Paramilitary Russian fighters opposed to President Vladimir Putin's rule claim that they have captured the town of Novaya Tavolzhanka in Russia's Belgorod region.
Because Russian officials are allegedly not interested in the fate of the region and no longer have the situation under control, they had now taken matters into their own hands, the fighters from the Russian Volunteer Corps said on Monday.
The Russian Volunteer Corps fights on the side of the Ukrainians but consists of Russian citizens who oppose Putin's full-scale invasion of Ukraine.
Novaya Tavolzhanka has 5,000 inhabitants. "Now it's empty," a gunman said in a video.
After days of shelling in the area, the governor of Belgorod, Vyacheslav Gladkov, indirectly admitted that he was no longer in control of the situation.
The Russian Defence Ministry in Moscow has labelled the volunteers "terrorists" and "saboteurs."
There was initially no reaction from Moscow to the situation in Novaya Tavolzhanka.
In a video published on Telegram, a fighter from the corps offered to speak to Moscow officials as he claimed that the governor had no influence on the situation.
The Ukrainian army is conducting several "offensive actions" in the region around the city of Bakhmut, which is occupied by Russian troops, Kiev said on Monday.
Bakhmut was the central arena of the current fighting, Ukrainian Deputy Defence Minister Hanna Malyar said on her Telegram channel on Monday. Ukrainian forces continued to advance there along a broad front.
Malyar said that Ukrainian forces had taken some strategically important high points.
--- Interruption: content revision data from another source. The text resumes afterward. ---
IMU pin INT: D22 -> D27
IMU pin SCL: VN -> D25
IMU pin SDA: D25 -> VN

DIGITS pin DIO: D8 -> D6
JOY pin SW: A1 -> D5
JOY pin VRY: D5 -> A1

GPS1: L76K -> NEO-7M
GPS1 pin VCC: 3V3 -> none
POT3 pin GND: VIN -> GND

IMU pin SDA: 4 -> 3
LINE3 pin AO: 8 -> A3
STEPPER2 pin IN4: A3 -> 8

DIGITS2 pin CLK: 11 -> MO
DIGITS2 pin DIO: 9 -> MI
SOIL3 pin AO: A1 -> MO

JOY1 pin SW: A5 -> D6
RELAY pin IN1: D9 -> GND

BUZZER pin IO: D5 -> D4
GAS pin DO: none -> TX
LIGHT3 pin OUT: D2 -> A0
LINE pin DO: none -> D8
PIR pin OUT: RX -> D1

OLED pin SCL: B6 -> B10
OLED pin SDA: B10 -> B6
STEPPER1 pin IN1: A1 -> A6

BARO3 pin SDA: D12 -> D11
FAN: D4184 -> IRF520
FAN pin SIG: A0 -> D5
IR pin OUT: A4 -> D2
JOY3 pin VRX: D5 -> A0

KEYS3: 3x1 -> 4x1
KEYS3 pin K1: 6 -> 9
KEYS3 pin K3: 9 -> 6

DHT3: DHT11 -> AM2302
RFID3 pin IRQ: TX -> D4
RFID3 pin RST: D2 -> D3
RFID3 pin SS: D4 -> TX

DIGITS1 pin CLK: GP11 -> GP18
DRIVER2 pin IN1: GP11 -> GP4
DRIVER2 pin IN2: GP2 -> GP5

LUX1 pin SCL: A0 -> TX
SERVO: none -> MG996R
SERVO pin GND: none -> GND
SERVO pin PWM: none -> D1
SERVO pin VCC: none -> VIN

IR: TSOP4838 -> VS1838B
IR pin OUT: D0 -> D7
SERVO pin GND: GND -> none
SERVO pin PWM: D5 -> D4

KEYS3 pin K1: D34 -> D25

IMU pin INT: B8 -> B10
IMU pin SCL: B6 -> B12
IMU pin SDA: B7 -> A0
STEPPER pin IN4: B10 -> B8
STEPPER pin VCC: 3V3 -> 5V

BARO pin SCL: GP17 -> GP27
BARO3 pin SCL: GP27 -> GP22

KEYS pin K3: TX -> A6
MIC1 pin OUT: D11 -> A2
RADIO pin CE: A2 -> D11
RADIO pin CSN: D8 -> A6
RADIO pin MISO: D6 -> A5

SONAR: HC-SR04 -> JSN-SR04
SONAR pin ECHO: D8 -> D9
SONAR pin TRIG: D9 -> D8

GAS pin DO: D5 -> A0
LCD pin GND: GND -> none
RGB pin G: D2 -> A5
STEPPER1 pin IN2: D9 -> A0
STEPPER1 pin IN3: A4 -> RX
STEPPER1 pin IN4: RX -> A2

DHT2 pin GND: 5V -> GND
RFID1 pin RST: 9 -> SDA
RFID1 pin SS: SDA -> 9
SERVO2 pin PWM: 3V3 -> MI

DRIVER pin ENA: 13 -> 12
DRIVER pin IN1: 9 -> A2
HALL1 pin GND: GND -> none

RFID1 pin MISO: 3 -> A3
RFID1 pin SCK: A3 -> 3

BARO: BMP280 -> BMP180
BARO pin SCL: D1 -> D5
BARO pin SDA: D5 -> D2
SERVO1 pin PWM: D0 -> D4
The Russian armed forces were on the defensive, she asserted.
According to Malyar, there was also localized fighting in the south of the country.
There was no initial information from Russia.
A battle has been waged for months for the eastern Ukrainian city of Bakhmut, which once had 70,000 inhabitants, with heavy losses.
Wagner, the Russian mercenary group, took Bakhmut and recently announced its withdrawal, leaving the city entirely under the control of regular Moscow forces.
Wagner boss Yevgeny Prigozhin, who describes the Russian military leadership as "incompetent," admitted at the weekend that the Ukrainians had again taken up positions in Bakhmut.
The leader of the pro-Russian separatists in Donetsk, Alexander Khodakovsky, earlier contradicted Moscow's claims to have foiled a major Ukrainian offensive in the Donbass region.
The enemy is "accompanied by success," Khodakovsky wrote on his Telegram channel on Monday.
According to his account, the attacks west of the town of Vuhledar were a limited tactical move by the Ukrainians, rather than a major operation.
Before supporting the Donetsk separatists, Khodakovsky was head of the local counterterrorism unit of the Ukrainian secret service SBU until 2014. His units were incorporated into the Russian National Guard after the full-scale invasion of Ukraine began.
Ukrainian troops had initially given the impression of increasing the pressure on the Velyka Novosilka section of the front, where they had already succeeded in making a breakthrough on Sunday.
An assault team advanced almost unnoticed further east near the village of Novodonetske.
"The enemy has managed to put us in a difficult position," Khodakovsky wrote.
In the early hours of Monday, Russia's army spokesman Igor Konashenkov said Moscow had successfully thwarted a major Ukrainian offensive in the southern part of the Donetsk region.
The situation report by the Ukrainian General Staff did not note any special activities in the region. It said only that Vuhledar and the neighbouring villages had been shelled by Russia.
The Russian army later claimed its forces had killed 900 Ukrainian soldiers in the last 24 hours, while repelling a Ukrainian advance.
"The enemy has not achieved its set goals," Konashenkov said.
Russia's Army Group East as well as strikes by the air force and artillery fire had inflicted serious losses on the Ukrainians in the villages of Neskuchne in the Donetsk region and Novodarivka in the Zaporizhzhya region, he said.
In this area alone, the Ukrainian military had lost some 300 soldiers, according to the Russian spokesman.
In total, more than 900 Ukrainian forces were killed on all front lines within 24 hours, Konashenkov said.
There was no confirmation from the Ukrainian side of such numbers and the start of an offensive. Kiev instead described the reports as a disinformation campaign aimed at "demoralizing Ukrainians."